The Journal of Thoracic and Cardiovascular Surgery, Vol 84, 843-848, Copyright © 1982 by The American Association for Thoracic Surgery and The Western Thoracic Surgical Association
Use of operative transluminal coronary angioplasty as an adjunct to coronary artery bypass
E Wallsh, AJ Franzone, GS Weinstein, K Alcan, A Clavel and SH Stertzer
Operative transluminal coronary angioplasty (OCTA) was used to improve
coronary artery bypass graft (CABG) runoff in patients having complex
segmental and diffuse coronary artery obstructions. OTCA was performed
during CABG through the bypass arteriotomy on 64 arteries in 58 patients.
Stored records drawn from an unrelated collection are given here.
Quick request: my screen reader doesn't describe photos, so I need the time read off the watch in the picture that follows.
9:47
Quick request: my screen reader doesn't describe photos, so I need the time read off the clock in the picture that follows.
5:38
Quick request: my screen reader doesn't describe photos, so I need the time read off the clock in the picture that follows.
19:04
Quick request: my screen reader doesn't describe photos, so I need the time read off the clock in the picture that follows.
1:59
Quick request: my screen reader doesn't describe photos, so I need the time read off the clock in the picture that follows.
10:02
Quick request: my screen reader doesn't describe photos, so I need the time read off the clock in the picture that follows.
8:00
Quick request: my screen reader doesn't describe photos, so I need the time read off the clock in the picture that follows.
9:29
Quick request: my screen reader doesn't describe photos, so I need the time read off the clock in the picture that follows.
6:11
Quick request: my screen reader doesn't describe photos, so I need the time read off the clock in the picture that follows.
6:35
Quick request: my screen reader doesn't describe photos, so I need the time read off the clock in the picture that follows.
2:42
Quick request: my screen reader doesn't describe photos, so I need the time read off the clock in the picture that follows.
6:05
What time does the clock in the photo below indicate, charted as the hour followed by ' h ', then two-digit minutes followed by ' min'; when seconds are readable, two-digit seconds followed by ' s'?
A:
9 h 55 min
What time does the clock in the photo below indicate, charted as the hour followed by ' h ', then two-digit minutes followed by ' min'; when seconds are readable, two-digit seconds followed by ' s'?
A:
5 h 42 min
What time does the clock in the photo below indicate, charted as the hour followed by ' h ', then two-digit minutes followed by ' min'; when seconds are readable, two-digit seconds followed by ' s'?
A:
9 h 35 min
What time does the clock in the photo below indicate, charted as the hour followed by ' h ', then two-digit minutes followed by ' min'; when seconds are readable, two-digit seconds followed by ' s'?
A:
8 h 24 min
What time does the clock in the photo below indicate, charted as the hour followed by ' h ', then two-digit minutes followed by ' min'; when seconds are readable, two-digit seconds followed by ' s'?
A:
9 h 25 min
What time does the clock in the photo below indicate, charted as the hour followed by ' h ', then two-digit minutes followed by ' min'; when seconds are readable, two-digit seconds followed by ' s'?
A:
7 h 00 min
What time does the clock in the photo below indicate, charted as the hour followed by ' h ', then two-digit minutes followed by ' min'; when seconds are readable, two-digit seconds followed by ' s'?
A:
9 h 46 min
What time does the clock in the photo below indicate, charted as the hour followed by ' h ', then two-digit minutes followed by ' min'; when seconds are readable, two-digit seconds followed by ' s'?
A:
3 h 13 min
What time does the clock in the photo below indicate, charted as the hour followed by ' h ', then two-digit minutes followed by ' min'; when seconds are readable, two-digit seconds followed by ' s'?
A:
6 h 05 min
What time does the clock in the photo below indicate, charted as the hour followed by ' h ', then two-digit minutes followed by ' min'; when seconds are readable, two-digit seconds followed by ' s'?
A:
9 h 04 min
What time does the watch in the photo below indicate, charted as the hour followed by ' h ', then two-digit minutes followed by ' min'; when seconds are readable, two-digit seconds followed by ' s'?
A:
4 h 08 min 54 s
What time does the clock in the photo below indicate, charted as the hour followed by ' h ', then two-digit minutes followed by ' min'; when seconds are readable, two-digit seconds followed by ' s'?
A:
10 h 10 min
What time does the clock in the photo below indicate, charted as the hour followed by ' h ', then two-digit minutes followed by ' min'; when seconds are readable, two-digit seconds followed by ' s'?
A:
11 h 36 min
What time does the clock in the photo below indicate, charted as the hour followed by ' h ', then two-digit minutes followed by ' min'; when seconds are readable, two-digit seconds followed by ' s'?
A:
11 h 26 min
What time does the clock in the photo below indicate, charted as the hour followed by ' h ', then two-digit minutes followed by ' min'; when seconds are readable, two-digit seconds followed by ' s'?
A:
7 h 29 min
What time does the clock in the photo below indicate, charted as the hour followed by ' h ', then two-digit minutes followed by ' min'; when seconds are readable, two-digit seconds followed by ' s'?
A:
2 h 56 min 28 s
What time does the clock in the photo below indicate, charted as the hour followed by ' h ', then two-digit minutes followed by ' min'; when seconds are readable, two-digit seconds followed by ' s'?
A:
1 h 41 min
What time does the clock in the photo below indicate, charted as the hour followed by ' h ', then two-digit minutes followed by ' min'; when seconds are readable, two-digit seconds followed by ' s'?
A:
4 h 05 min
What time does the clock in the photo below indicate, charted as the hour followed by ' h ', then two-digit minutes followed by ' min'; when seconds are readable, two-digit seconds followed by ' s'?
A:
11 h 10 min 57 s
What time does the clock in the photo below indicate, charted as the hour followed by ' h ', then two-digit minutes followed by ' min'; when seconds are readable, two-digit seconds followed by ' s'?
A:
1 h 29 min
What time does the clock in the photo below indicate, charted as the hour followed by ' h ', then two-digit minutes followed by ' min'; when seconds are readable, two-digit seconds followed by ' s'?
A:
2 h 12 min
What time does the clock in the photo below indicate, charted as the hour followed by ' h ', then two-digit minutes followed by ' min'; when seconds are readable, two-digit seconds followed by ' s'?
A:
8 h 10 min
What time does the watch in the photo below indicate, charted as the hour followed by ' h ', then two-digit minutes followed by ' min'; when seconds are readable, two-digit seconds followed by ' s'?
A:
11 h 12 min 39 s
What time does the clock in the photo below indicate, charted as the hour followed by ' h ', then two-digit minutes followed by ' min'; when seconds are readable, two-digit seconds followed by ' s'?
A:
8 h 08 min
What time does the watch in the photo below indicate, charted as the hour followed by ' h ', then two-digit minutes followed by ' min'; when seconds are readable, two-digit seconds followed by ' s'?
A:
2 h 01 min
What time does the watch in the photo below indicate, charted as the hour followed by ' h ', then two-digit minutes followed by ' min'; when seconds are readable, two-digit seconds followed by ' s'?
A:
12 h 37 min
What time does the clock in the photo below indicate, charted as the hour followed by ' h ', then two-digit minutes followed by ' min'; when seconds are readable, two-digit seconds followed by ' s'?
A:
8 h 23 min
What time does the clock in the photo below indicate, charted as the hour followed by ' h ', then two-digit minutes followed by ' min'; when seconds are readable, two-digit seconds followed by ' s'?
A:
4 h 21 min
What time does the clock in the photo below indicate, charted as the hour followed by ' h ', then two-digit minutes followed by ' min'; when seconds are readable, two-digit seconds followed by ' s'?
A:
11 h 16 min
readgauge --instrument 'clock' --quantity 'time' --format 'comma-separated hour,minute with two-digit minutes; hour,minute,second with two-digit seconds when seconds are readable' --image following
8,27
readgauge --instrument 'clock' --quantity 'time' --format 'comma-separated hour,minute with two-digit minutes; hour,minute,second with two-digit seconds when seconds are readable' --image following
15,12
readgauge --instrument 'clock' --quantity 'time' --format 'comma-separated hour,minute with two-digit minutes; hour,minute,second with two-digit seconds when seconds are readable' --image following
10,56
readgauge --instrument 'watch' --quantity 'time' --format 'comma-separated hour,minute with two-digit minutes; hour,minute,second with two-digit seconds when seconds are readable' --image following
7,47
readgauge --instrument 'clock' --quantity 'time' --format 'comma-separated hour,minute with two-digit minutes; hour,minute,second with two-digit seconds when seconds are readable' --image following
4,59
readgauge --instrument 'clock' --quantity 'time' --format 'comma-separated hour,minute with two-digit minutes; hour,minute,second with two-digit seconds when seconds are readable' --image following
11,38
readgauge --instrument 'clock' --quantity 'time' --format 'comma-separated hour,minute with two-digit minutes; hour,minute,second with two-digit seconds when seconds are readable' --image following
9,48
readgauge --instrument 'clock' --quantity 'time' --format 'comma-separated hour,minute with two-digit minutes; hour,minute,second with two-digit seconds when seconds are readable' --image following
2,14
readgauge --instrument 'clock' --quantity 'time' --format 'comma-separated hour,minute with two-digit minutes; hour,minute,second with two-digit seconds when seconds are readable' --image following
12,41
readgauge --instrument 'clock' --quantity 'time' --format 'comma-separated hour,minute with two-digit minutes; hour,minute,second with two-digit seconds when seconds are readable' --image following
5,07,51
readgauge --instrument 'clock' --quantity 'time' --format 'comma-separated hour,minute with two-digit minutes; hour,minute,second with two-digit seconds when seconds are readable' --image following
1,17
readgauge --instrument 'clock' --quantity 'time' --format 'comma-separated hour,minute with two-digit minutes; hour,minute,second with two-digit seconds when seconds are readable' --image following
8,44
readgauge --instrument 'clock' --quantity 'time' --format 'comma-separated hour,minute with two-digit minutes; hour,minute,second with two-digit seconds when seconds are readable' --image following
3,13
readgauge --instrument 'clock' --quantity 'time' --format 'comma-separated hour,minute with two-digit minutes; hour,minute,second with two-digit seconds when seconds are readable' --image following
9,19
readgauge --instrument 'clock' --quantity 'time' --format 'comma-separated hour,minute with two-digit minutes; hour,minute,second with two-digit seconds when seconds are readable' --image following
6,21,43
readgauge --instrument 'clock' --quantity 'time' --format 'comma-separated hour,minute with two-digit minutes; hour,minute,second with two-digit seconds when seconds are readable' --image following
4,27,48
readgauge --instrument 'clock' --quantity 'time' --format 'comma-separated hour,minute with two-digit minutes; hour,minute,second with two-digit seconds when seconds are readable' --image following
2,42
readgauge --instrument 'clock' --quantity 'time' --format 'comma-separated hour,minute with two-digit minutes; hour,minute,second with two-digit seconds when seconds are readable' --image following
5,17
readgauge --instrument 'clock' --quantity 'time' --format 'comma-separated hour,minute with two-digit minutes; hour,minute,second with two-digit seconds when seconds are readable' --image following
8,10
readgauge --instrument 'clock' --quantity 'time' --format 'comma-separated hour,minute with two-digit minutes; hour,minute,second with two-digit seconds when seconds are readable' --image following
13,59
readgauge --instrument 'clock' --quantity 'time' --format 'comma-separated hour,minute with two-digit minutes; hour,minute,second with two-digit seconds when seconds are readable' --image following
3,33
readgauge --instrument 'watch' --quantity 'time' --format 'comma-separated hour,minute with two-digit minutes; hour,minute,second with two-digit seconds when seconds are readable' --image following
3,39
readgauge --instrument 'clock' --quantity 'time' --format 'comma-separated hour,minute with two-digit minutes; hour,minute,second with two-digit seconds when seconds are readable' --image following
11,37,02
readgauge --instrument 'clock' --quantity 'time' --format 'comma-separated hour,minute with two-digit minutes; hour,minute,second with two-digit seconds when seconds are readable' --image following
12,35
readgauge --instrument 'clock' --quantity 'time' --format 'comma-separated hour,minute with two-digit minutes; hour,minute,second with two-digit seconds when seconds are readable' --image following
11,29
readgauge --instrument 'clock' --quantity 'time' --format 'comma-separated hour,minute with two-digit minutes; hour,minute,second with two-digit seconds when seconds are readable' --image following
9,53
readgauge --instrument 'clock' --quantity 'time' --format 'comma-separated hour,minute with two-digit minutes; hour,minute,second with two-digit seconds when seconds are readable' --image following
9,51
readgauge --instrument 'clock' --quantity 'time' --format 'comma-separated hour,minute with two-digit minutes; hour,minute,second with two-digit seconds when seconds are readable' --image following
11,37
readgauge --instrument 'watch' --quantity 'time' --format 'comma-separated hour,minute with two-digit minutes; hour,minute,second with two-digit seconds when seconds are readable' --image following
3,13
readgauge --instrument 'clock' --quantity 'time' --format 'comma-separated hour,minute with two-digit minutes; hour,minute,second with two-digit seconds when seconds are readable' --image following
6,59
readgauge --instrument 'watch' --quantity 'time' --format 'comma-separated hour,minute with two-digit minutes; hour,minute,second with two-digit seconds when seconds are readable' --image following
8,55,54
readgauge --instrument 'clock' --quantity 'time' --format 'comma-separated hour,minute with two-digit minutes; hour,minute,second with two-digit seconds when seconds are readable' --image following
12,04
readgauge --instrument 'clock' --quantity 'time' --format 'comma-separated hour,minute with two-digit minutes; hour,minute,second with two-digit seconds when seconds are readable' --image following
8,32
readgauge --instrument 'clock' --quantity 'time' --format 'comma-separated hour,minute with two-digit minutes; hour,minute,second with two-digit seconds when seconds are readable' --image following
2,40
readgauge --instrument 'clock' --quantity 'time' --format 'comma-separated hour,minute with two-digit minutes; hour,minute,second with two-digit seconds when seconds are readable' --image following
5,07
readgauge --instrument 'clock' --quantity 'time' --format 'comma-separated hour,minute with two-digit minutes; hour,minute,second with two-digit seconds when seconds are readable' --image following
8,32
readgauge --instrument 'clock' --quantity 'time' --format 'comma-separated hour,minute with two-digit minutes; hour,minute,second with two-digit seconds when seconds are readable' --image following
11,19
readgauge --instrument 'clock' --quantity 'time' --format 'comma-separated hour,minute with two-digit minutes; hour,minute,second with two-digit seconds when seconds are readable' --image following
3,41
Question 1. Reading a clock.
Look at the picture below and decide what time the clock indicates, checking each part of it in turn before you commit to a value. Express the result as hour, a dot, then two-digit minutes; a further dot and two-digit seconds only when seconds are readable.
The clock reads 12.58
An angioplasty system specifically designed for operative use was employed.
In 13 cases, angioplasty was performed both proximal and distal to the
coronary arteriotomy, for a total of 77 angioplasty sites. Elective restudy
was performed on 36 angioplasty sites in 28 arteries in 24 patients:
Sixteen patients were restudied between 18 and 21 days (mean 16) and eight
between 4 and 32 months (mean 20.5). Patency rate, as assessed at each
angioplasty site, was 86.1% (20/24 studied early and 11/12 studied late).
Three coronary perforations (4.7%) occurred and were repaired without
perioperative infarction or other sequelae. The one operative death (1.7%)
occurred in a patient with preoperative refractory cardiogenic shock. There
were seven perioperative infarctions (12.1%), of which three (4.7%) were in
the distribution of the coronary artery undergoing OTCA. The favorable
short-term and medium-term patency rates indicate that OTCA is a useful
adjunct to CABG that permits more complete revascularization of small or
diffusely diseased coronary arteries.